Wednesday, July 15, 2015

Savouring Cities

Even now that I am spending most of my day reading, I still can't keep up with how quickly the world's attention seems to move and feel like I can have an informed opinion. There always seems to be something everyone is talking about, but it changes faster than you can wrap your head around the issue. At the moment it is 'to Grexit, or not to Grexit'. I can remember in my first year of university how excited I got when it seemed like the world had noticed what was going on in Zimbabwe. It felt like there was a swell of global opinion that could push for change. That was in early 2001. Then 9/11 happened. Attention moved.

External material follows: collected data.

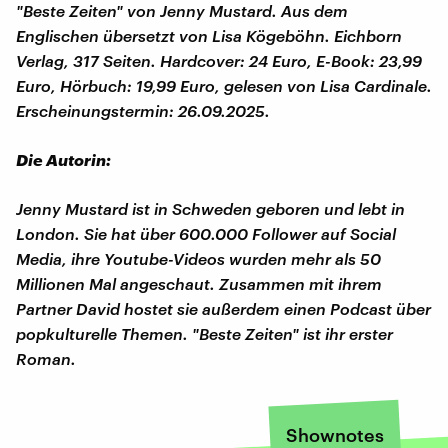
"Beste Zeiten" von Jenny Mustard. Aus dem
Englischen übersetzt von Lisa Kögeböhn. Eichborn
Verlag, 317 Seiten. Hardcover: 24 Euro, E-Book: 23,99
Euro, Hörbuch: 19,99 Euro, gelesen von Lisa Cardinale.
Erscheinungstermin: 26.09.2025.
Die Autorin:
Jenny Mustard ist in Schweden geboren und lebt in
London. Sie hat über 600.000 Follower auf Social
Media, ihre Youtube-Videos wurden mehr als 50
Millionen Mal angeschaut. Zusammen mit ihrem
Partner David hostet sie außerdem einen Podcast über
popkulturelle Themen. "Beste Zeiten" ist ihr erster
Roman.
Shownotes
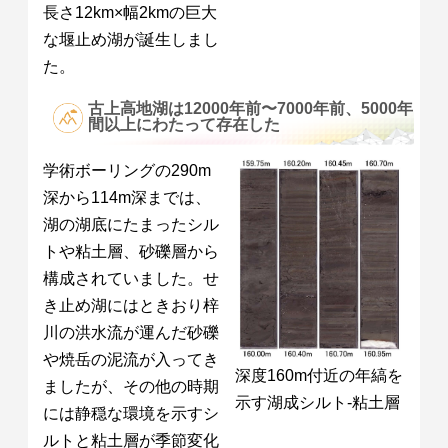
長さ12km×幅2kmの巨大
な堰止め湖が誕生しまし
た。
古上高地湖は12000年前〜7000年前、5000年
間以上にわたって存在した
学術ボーリングの290m
深から114m深までは、
湖の湖底にたまったシル
トや粘土層、砂礫層から
構成されていました。せ
き止め湖にはときおり梓
川の洪水流が運んだ砂礫
や焼岳の泥流が入ってき
深度160m付近の年縞を
ましたが、その他の時期
示す湖成シルト-粘土層
には静穏な環境を示すシ
ルトと粘土層が季節変化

Last year when Gaza flared up again, there was a flurry of attention. I decided I was going to make a bigger effort to understand the conflict and asked a few friends for a reading list. Good luck I guess is the best response to that attempt. Many people have completely focused their efforts and careers on finding a solution and we are still firmly in the mud. I hadn't even finished the first book and attention had moved. Syria. Egypt. North Korea. Flashes of interest and then we move on, but the problems typically bumble on.

I know I can't be alone in feeling in the dark on these issues, and yet 'the man in the street' seems to have incredibly strong opinions. Oscar Pistorius gets put on trial and suddenly everyone is a legal scholar disagreeing with a panel of judges with legal research assistants and years of experience. Greece makes the cover of the Economist again and suddenly everyone has a PHD in economics, a deep knowledge of European history, empathy for all the people involved, a advanced strategic mind to know the implications of all offered solutions... and the answer.

I suppose this comes with the increasing circle of empathy we have. The world is getting smaller in terms of travel & information flow. It is still vast and there are lots of problems. Important problems. Complicated problems. A colleague used to say to me she tried to start her day by getting three things done. Preferably smallish things that wouldn't be considered high enough her priority list. We can't always be working on the big problems. They are big energy parasites. But we can get little things done. Almost like pre-answering the question kids get asked when they get home from school. 'What did you learn today?'

I have started reading 'If Mayors Ruled the World' by Benjamin Barber. I find cities fascinating. When it comes down to the local level it seems that we can get stuff done. The issues become Garbage Collection, Transport Issues, Shared Spaces, Policing, etc. These are solvable problems. There are only so many ways to shove a whole bunch of people into a limited space in a way that improves their lives. Cities can learn from each other. Cities don't have the baggage of thousands of years of 'how we have always done things'. We've never had the huge cities we have today. Cities are cultural mixing pots with their own flavours.

We used to define ourselves by our families, then by our tribes, then by our religions, then by our nations. The beauty of defining ourselves by our cities, is that cities have porous borders and are interdependent. They solve similar problems. They work together. They have more in common than they have in conflict. But they have their own flavour. It is like enjoying craft beer, artisanal chocolate, single malt whisky or a limited edition wine. Someone who loves their City will love tasting other cities. We can savour the world's cities as Global Citizens.

In amongst the waves of stuff we don't know, I think there is still space for us to take small steps forward. Every day.